Markgraf v. Welker
2015 ND 303
| N.D. | 2015Background
- Plaintiffs Markgraf and Shanahan (descendants of Kathryn Nelson) sued Welker and Ostrem to quiet title to mineral interests conveyed in a 1965 grant deed to "Arnold Hannah, Trustee," alleging W.J. Hannah intended a family trust (resulting or constructive) with Arnold holding title for beneficiaries.
- Plaintiffs offered documents (deeds, letters, check register, leases) and affidavits showing Arnold managed the property, accounted for income/expenses, and made disbursements to family members.
- Defendants moved for summary judgment arguing the 1965 deed conveyed title to Arnold individually ("Trustee" surplusage under N.D.C.C. § 47-09-12), the trust claim fails, and the quiet title claim is time-barred by the 20-year statute.
- Plaintiffs cross-moved for summary judgment asserting clear and convincing evidence created an implied (resulting) trust when the deed was executed.
- The district court denied defendants’ evidentiary challenges, found the documentary statements admissible as evidence of intent (not hearsay), concluded a resulting trust existed, and granted plaintiffs’ summary judgment.
- The Supreme Court reversed and remanded, holding summary judgment was inappropriate because material factual inferences conflicted and the court improperly resolved credibility/inferences at summary judgment; evidentiary rulings were affirmed but issues of trust creation and statute of limitations require further factfinding.
Issues
| Issue | Plaintiff's Argument | Defendant's Argument | Held |
|---|---|---|---|
| Admissibility of documentary evidence/affidavits | Documents and letters show outward manifestations of intent to create a trust and are admissible (not offered for truth but to show intent). | Many exhibits are inadmissible hearsay and lack foundation; attorney affidavit insufficient foundation. | Court correctly refused to strike: documents characterized as non-hearsay verbal acts and supplemented foundation via plaintiff's supplemental affidavit and interrogatory responses. |
| Existence of implied trust (resulting or constructive) | The 1965 deed to "Arnold Hannah, Trustee" and Arnold’s subsequent conduct (accounting, disbursements, leases signed "Trustee") show intent to create a resulting trust by clear and convincing evidence. | Deed unambiguously conveyed title to Arnold individually; letters by Arnold state "no trust" and show family agreed he could keep minerals as compensation; evidence is inconsistent and requires credibility determinations. | Reversed: summary judgment for plaintiffs was improper because reasonable, conflicting inferences exist; implied trust is a factual question requiring trial. |
| Whether trust was repudiated (statute of limitations) | Trustee possession is possession of beneficiaries; statute of limitations does not bar the action unless the trust was repudiated. | If Arnold and siblings agreed before 1985 that Arnold would keep minerals, that repudiation would start the 20-year limitations period. | Not decided on summary judgment.

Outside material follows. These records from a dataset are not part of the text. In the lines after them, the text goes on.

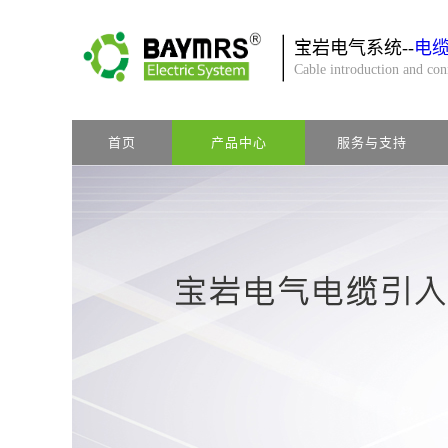
宝岩电气系统--
电
Cable introduction and co
首页
产品中心
服务与支持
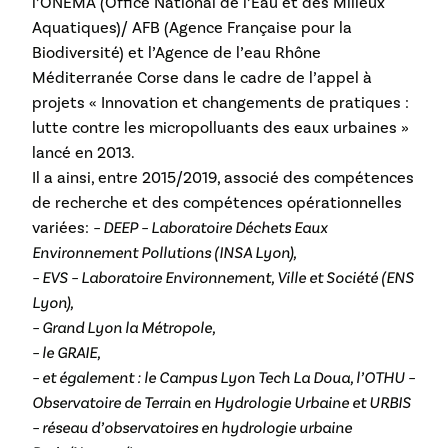
l’ONEMA (Office National de l’Eau et des Milieux
Aquatiques)/ AFB (Agence Française pour la
Biodiversité) et l’Agence de l’eau Rhône
Méditerranée Corse dans le cadre de l’appel à
projets « Innovation et changements de pratiques :
lutte contre les micropolluants des eaux urbaines »
lancé en 2013.
Il a ainsi, entre 2015/2019, associé des compétences
de recherche et des compétences opérationnelles
variées:
– DEEP – Laboratoire Déchets Eaux
Environnement Pollutions (INSA Lyon),
– EVS – Laboratoire Environnement, Ville et Société (ENS
Lyon),
– Grand Lyon la Métropole,
– le GRAIE,
– et également : le Campus Lyon Tech La Doua, l’OTHU –
Observatoire de Terrain en Hydrologie Urbaine et URBIS
– réseau d’observatoires en hydrologie urbaine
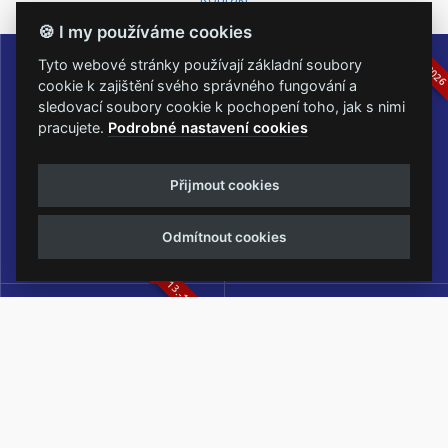
🍪 I my používáme cookies
16.-19.07.2026
05.-07.06.202
Tyto webové stránky používají základní soubory
cookie k zajištění svého správného fungování a
sledovací soubory cookie k pochopení toho, jak s nimi
pracujete.
Podrobné nastavení cookies
Masters of Rock
Metalfest Open Air
Přijmout cookies
NEJVĚTŠÍ ROCKMETALOVÁ
FESTIVAL V PŘEKRÁSNÉM
UDÁLOST V ČESKÉ REPUBLICE
PROSTŘEDÍ AMFITEÁTRU
Odmítnout cookies
LOCHOTÍN
13.-15.08.2026
Rock Castle
Zimní Masters of Rock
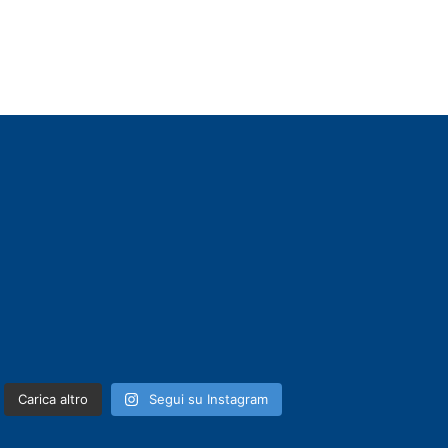
Carica altro
Segui su Instagram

Applicability of N.D.C.C. § 28-01-04 depends on whether an implied trust existed and whether it was repudiated; remanded for factual resolution. |
| Appropriateness of summary judgment | Plaintiffs: undisputed record establishes trust; judgment correct. | Defendants: disputes in record require weighing and credibility; summary judgment improper. | Court: summary judgment inappropriate where material credibility/inference issues exist; remand for further proceedings or trial on the stipulated record. |
Key Cases Cited
- Hamilton v. Woll, 823 N.W.2d 754 (N.D. 2012) (standard of review and limits on summary judgment).
- McColl Farms, LLC v. Pflaum, 837 N.W.2d 359 (N.D. 2013) (affidavits must show personal knowledge and admissible facts for summary judgment).
- Moen v. Thomas, 627 N.W.2d 146 (N.D. 2001) (statements showing parties’ words/acts are verbal acts, not hearsay, when offered to prove those words were spoken).
- Spagnolia v. Monasky, 660 N.W.2d 223 (N.D. 2003) (distinguishing resulting and constructive trusts; resulting trust based on outward manifestations of intent).
- McGhee v. Mergenthal, 735 N.W.2d 867 (N.D. 2007) (implied trust must be proved by clear and convincing evidence).
- Schroeder v. Buchholz, 622 N.W.2d 202 (N.D. 2001) (elements of constructive trust: unjust enrichment and confidential relationship).
- James v. Griffin, 626 N.W.2d 704 (N.D. 2001) (application of the 20-year limitations provision to quiet title claims).